Where do you live in NJ!!! I LOVE LOVE LOVE the K9 Campus in Randolph, NJ. http://www.thek9campus.com/ They have a bunch of instructors too, so if one isn't a good fit, you can go to another for the next set of sessions. I personally wouldn't have minded the mix of private and group classes, but that's nuts that they said you just 'failed' (nice you got all the $$$ back). 

As an interesting aside, and NO reflection on your husband's ability to train dogs (heck, I don't know him), it somehow seems the vast majority of people who attend dog classes and KEEP attending are, well (maybe don't tell your beloved husband)......... female!!! So, though I don't know what that means or why (no actual scientific studies have been located by me on this fact) you may want to take the dog to the next set of sessions and see how it goes.

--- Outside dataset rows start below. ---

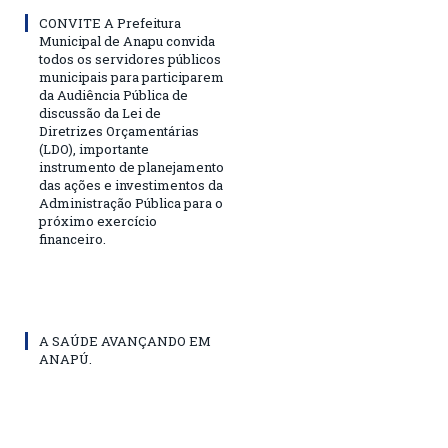
CONVITE A Prefeitura
Municipal de Anapu convida
todos os servidores públicos
municipais para participarem
da Audiência Pública de
discussão da Lei de
Diretrizes Orçamentárias
(LDO), importante
instrumento de planejamento
das ações e investimentos da
Administração Pública para o
próximo exercício
financeiro.
A SAÚDE AVANÇANDO EM
ANAPÚ.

And I have to add 3 out of 3 of my pups have had 'accidents' when I've been training. For me, it's no big deal and I just try to make sure it doesn't happen again. 

How's the general socialization going? This should take care of most of the stress and nervousness in general so you can just focus on the fun of training. You been able to take the pup out almost every day on car rides? Your pup met all your friends/neighbors and been to their house? Met new dogs, cats, horses, pigs, llamas, etc by now? Just standing in front of Walmart with a ziplock of tiny hotdogs and a request of 'Will you pet my puppy?' does wonders for my girls!


----------



## middleofnowhere

There's plenty of discussion on this board about pulling on lead - Two main methods are 1. just being a post (my favorite - makes a short walk last a long time for a few days) 2. turning and walking the other direction. Search our archives for more detailed discussions.

Yeah, too bad about the trainer. The dog sounds fine. I've never had a training wreck but it took for ever to get the youngest to have a BM at our first show. I walked her for about 2 hours!


----------